Maryland
How Cohen v. United States applies in Maryland: state-specific rules, key cases, and bar exam notes for Tax Law.
In Maryland, the principles established in Cohen v. United States regarding the unconstitutional delegation of tax powers and the requirement for clear statutory definitions are similarly applied to state tax law. Maryland courts emphasize clarity and specificity in tax legislation to ensure compliance with constitutional standards.
Maryland law requires that taxes must be clearly defined in statute and cannot delegate broad authority to administrative agencies without legislative clarity.
The court held that local tax ordinances must contain sufficient detail to avoid arbitrary taxation and comply with state statutory frameworks.
Court affirmed that tax assessments must be made based on clearly established guidelines, upholding the principles of equitable taxation.

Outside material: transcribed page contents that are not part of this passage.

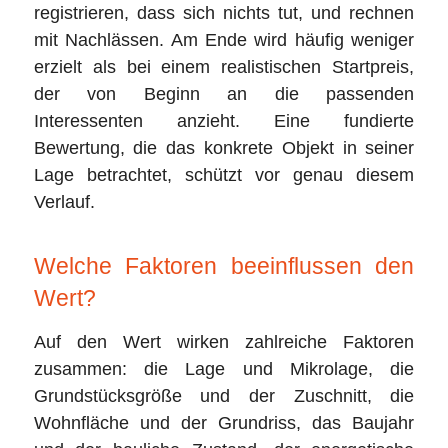
registrieren, dass sich nichts tut, und rechnen
mit Nachlässen. Am Ende wird häufig weniger
erzielt als bei einem realistischen Startpreis,
der von Beginn an die passenden
Interessenten anzieht. Eine fundierte
Bewertung, die das konkrete Objekt in seiner
Lage betrachtet, schützt vor genau diesem
Verlauf.
Welche Faktoren beeinflussen den
Wert?
Auf den Wert wirken zahlreiche Faktoren
zusammen: die Lage und Mikrolage, die
Grundstücksgröße und der Zuschnitt, die
Wohnfläche und der Grundriss, das Baujahr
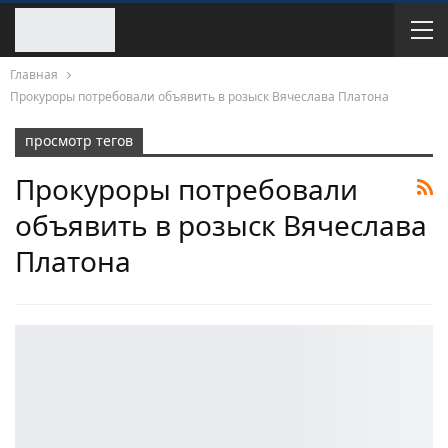
Главная
Прокуроры потребовали объявить в розыск Вячеслава Платона
просмотр тегов
Прокуроры потребовали
объявить в розыск Вячеслава
Платона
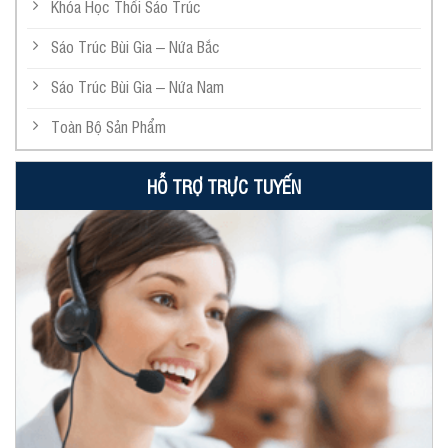
Khóa Học Thổi Sáo Trúc
Sáo Trúc Bùi Gia – Nứa Bắc
Sáo Trúc Bùi Gia – Nứa Nam
Toàn Bộ Sản Phẩm
HỖ TRỢ TRỰC TUYẾN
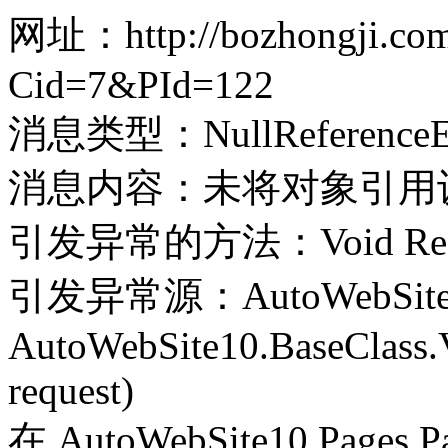
网址：http://bozhongji.com
Cid=7&PId=122
消息类型：NullReferenceEx
消息内容：未将对象引用
引发异常的方法：Void Record(
引发异常源：AutoWebSite
AutoWebSite10.BaseClass.V
request)
在 AutoWebSite10.Pages.Pa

The ruling stated that any delegated powers in tax legislation must be scrutinized to ensure they do not violate the non-delegation doctrine as laid out in Cohen.
Maryland's approach to the tax authority follows the federal principles from Cohen, prioritizing clear legislative authority and specificity. While federal law often allows more leeway for administrative interpretation, Maryland courts are stricter in requiring concrete definitions in tax statutes to uphold taxpayers' rights.
Understanding the application of Cohen's principles is crucial for the Maryland bar exam, particularly in assessing tax law questions related to statutory vagueness and delegation.